In my AU there are 4 monomers of the same protein.
Based on structural subdomains I defined 3 TLS groups for each of
those monomers so that the overall TLS group number is 12.
When I do TLS and restrained refinement from the GUI using my TLSIN
file which has only the group definitions,
everything seems fine. I only get quite a few atoms with residul B
factor with the strangely exact value of 2.00. Is this normal?
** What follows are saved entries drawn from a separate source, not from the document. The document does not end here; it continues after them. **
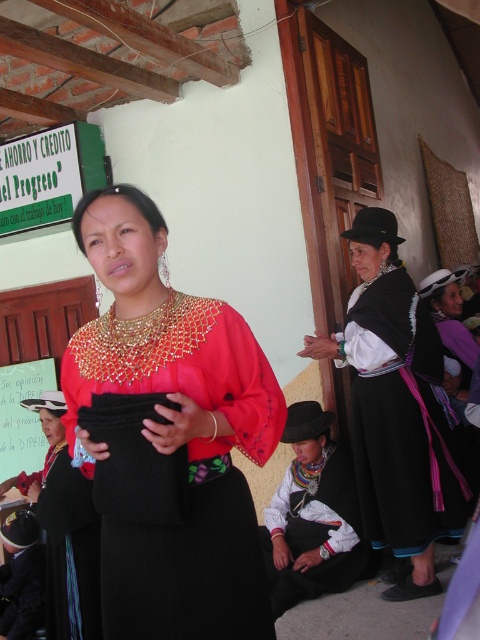
Question: Observing the image, what is the correct spatial positioning of black satin dress at center in reference to matte black dress at center?

Choices:
 (A) below
 (B) above

Answer: (B)

Question: Which point is farther to the camera?

Choices:
 (A) (384, 512)
 (B) (204, 444)

Answer: (A)

Question: Does white woven fabric at lower center lie behind matte black dress at center?

Choices:
 (A) no
 (B) yes

Answer: (A)

Question: Which point is farther from the camera taking this photo?

Choices:
 (A) (444, 468)
 (B) (51, 550)
 (C) (299, 540)
 (D) (200, 508)

Answer: (C)

Question: Which point is farther to the camera?

Choices:
 (A) (70, 586)
 (B) (350, 316)

Answer: (B)

Question: Is matte gold necklace at center further to the viewer compared to black satin dress at center?

Choices:
 (A) no
 (B) yes

Answer: (A)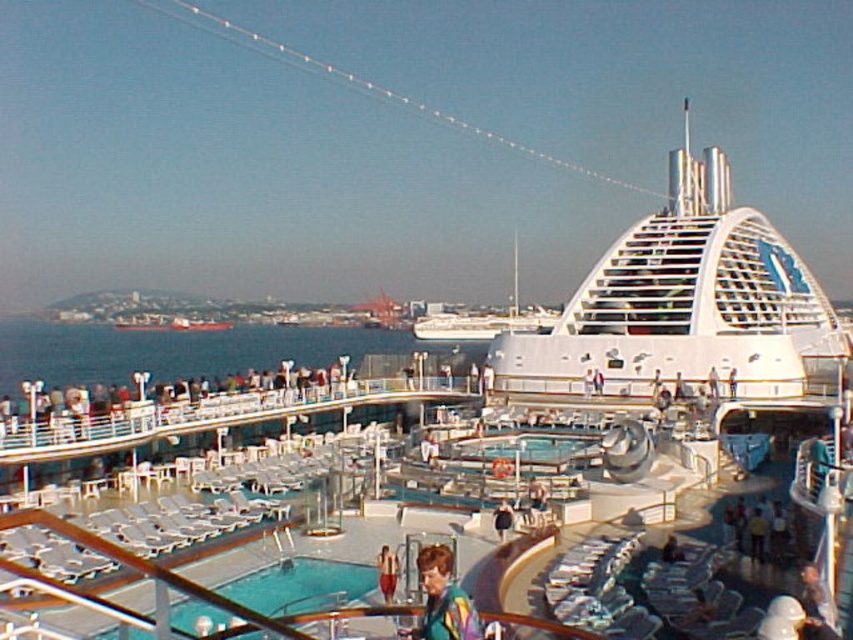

I had this also for waters but could overcome this with the keyword
"TLSD waters exclude".
R factors go down to 18%/22.5% (mild anisiotropic diffraction to 1.8A
in the best direction).
Now, my real problem is, that when I continue with model building and
refinement (restrained with fixed TLS or TLS+restrained),
I would like to use the original TLSOUT as the new TLSIN file. When I
do so, the R factors rather go up ending with values higher
then when leaving out TLS completely (~25%/30%).
Can someone explain to me why this happens? I would rather like to
avoid rerunning TLS everytime again as it is very time consuming.
Any help is greatly appericiated.
Matthias
PS: I have this issue also for other proteins.